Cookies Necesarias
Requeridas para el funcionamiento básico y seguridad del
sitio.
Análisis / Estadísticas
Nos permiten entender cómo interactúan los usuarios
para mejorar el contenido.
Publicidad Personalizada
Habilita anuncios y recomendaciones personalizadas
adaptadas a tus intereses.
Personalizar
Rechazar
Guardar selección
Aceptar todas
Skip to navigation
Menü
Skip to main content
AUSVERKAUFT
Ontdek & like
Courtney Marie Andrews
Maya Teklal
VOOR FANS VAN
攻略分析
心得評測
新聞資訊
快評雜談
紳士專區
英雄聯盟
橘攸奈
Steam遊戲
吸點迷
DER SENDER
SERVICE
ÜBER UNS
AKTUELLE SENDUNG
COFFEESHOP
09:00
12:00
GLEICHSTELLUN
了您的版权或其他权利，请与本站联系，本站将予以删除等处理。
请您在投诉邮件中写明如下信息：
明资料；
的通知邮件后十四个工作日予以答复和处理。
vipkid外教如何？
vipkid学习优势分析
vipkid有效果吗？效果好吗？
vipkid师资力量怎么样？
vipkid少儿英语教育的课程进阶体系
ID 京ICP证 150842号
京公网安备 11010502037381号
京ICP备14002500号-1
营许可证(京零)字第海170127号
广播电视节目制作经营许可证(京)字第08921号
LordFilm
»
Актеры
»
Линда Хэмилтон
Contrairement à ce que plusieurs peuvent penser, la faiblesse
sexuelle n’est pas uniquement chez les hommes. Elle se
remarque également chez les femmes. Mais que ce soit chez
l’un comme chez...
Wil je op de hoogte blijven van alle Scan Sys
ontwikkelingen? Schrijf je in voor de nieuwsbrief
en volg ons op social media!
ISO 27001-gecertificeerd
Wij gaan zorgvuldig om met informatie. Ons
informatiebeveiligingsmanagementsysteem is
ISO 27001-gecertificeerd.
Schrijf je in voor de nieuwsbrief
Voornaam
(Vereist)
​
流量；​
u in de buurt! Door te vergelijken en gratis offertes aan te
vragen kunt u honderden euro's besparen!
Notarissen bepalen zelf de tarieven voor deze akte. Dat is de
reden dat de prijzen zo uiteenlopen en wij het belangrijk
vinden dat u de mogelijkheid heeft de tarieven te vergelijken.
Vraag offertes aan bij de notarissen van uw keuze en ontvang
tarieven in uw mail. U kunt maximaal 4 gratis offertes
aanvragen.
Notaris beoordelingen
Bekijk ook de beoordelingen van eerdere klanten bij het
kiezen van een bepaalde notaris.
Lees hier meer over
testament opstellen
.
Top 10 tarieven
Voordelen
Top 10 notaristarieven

++++++

→ Task to complete
Only the lines with "para" are needed; find them in the records and copy each one.

→ Written solution
Requeridas para el funcionamiento básico y seguridad del
para mejorar el contenido.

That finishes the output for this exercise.